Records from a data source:

------

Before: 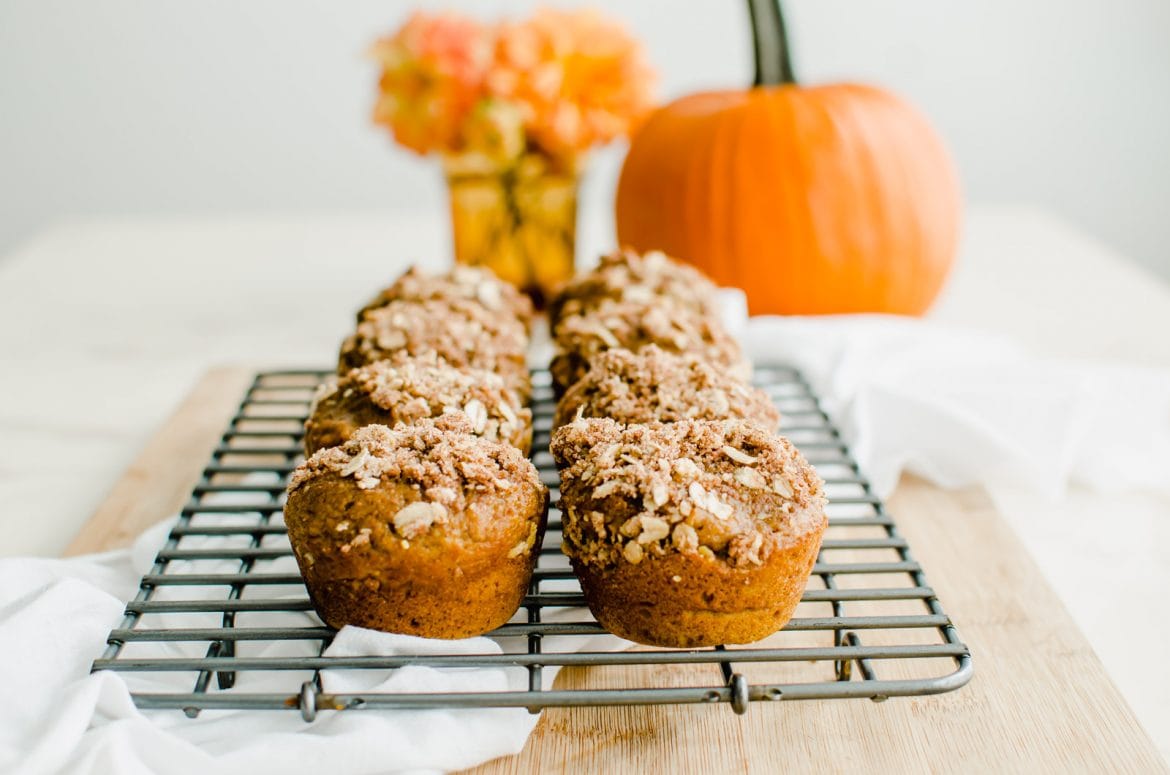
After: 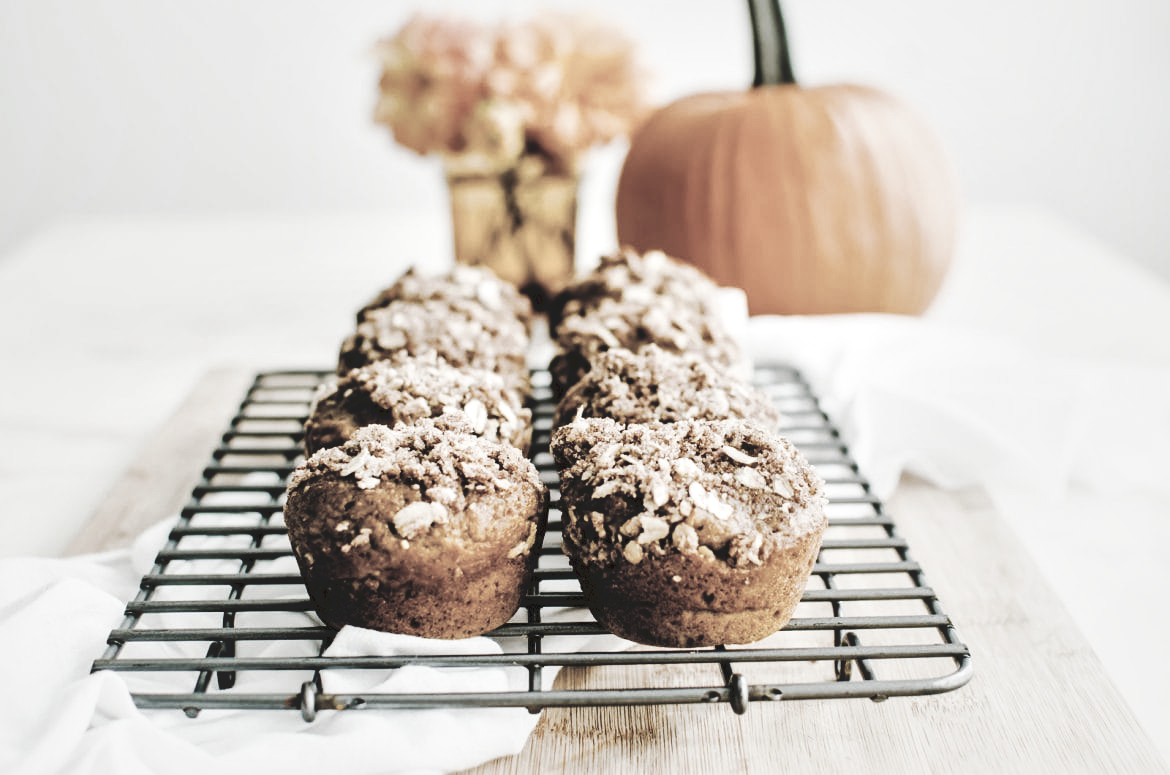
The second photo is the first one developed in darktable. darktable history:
local contrast: mode bilateral grid, contrast 25, coarseness 61, detail 151%, midtone range 0.2
exposure: compensate exposure bias true, compensate highlight preservation false
color zones: curves: ch1 [(0, 0.153) (0.143, 0.15) (0.286, 0.151) (0.429, 0.152) (0.571, 0.152) (0.714, 0.151) (0.857, 0.151) (1, 0.153)]
filmic rgb: black relative exposure -7.98 EV, white relative exposure 3.85 EV, hardness 4.29
color balance rgb: perceptual saturation grading › global saturation 0.045%, perceptual saturation grading › highlights -17.894%, perceptual saturation grading › mid-tones 33.686%, perceptual saturation grading › shadows 50.391%, global vibrance 0.479%
tone curve: curves: ch0 [(0, 0) (0.003, 0.156) (0.011, 0.156) (0.025, 0.161) (0.044, 0.161) (0.069, 0.161) (0.1, 0.166) (0.136, 0.168) (0.177, 0.179) (0.224, 0.202) (0.277, 0.241) (0.335, 0.296) (0.399, 0.378) (0.468, 0.484) (0.543, 0.604) (0.623, 0.728) (0.709, 0.822) (0.801, 0.918) (0.898, 0.98) (1, 1)], preserve colors none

------

◆ **STATED EXERCISE**
Please copy out the lines from the first one through the line containing "exposure: compensate exposure", including that line. Leave the pictures out of your copy.

◆ **EXERCISE SOLUTION**
Before: 
After: 
The second photo is the first one developed in darktable. darktable history:
local contrast: mode bilateral grid, contrast 25, coarseness 61, detail 151%, midtone range 0.2
exposure: compensate exposure bias true, compensate highlight preservation false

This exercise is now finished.